Commits represent a snapshot of the contents of the repository,
and initially exist only locally. They derive from previous
commits, and are in principle (somewhat) immutable, so that when
you push them to another repository, they fit nicely into the
existing graph that contains the commits upon which they were
based.
Having made one or more commits locally, you can "push" them from
your local repository to the remote repository, or "pull" them
the other way if somebody else made a change (or sent you a pull
request). Predictably, the commands are git-push(1) and git-
pull(1). I think of this as synchronising the graph of commits
between the different copies of the repository, though I suspect
there are subtleties that this mental model ignores.

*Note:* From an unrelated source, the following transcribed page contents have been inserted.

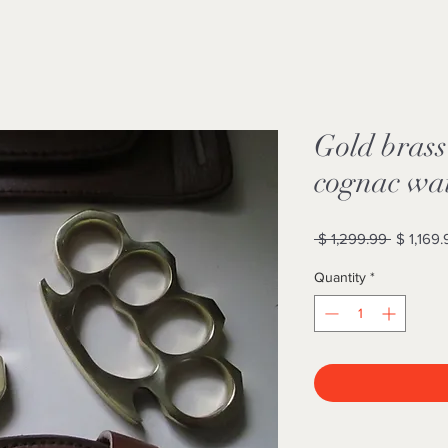
Gold brass
cognac wai
Regular
 $ 1,299.99 
$ 1,169.
Price
Quantity
*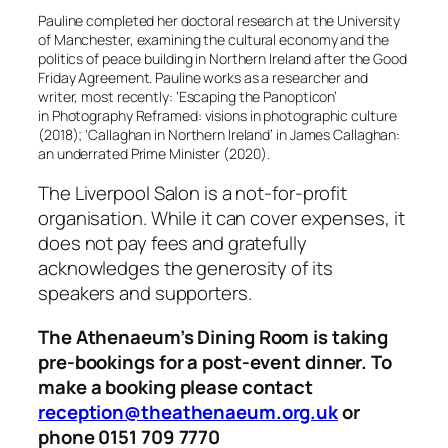
Pauline completed her doctoral research at the University
of Manchester, examining the cultural economy and the
politics of peace building in Northern Ireland after the Good
Friday Agreement. Pauline works as a researcher and
writer, most recently: ‘Escaping the Panopticon’
in
Photography Reframed: visions in photographic culture
(2018); ‘Callaghan in Northern Ireland’ in
James Callaghan:
an underrated Prime Minister
(2020).
The Liverpool Salon is a not-for-profit
organisation. While it can cover expenses, it
does not pay fees and gratefully
acknowledges the generosity of its
speakers and supporters.
The Athenaeum’s Dining Room is taking
pre-bookings for a post-event dinner. To
make a booking please contact
reception@theathenaeum.org.uk
or
phone 0151 709 7770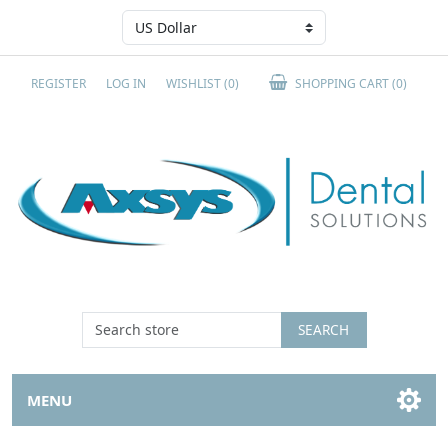
REGISTER
LOG IN
WISHLIST
(0)
SHOPPING CART
(0)
SEARCH
MENU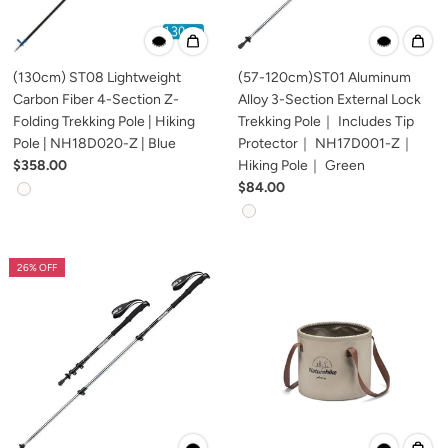
(130cm) ST08 Lightweight
(57-120cm)ST01 Aluminum
Carbon Fiber 4-Section Z-
Alloy 3-Section External Lock
Folding Trekking Pole | Hiking
Trekking Pole｜ Includes Tip
Pole | NH18D020-Z | Blue
Protector｜ NH17D001-Z｜
$358.00
Hiking Pole｜ Green
$84.00
26% OFF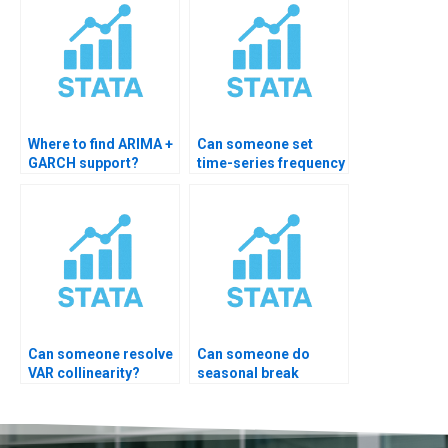
Where to find ARIMA +
Can someone set
GARCH support?
time-series frequency
in STATA?
Can someone resolve
Can someone do
VAR collinearity?
seasonal break
analysis?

git(1) doesn't inherently enforce a single, central, remote
repository; you could just as well be pushing and pulling between
several distributed repositories in some other topology. However,
the commonality between the different possible topologies seems
to be that all the repositories share the same graph of commits.
I suppose different projects probably have different policies or
conventions for when and in what manner to push, pull, issue pull
requests, and whatever other tricks git has up its sleeve that
I've not yet discovered.
Other things that seem important to read the manual on include:
git-checkout(1)
git-branch(1)
git-merge(1)
My understanding of these is weak, so I won't attempt to explain
them myself, but I recall having to read about them in order
reach my current understanding of git.
I expect somebody with more git experience can answer your
questions more precisely and concisely, but hopefully my
meandering beginner's perspective is also useful.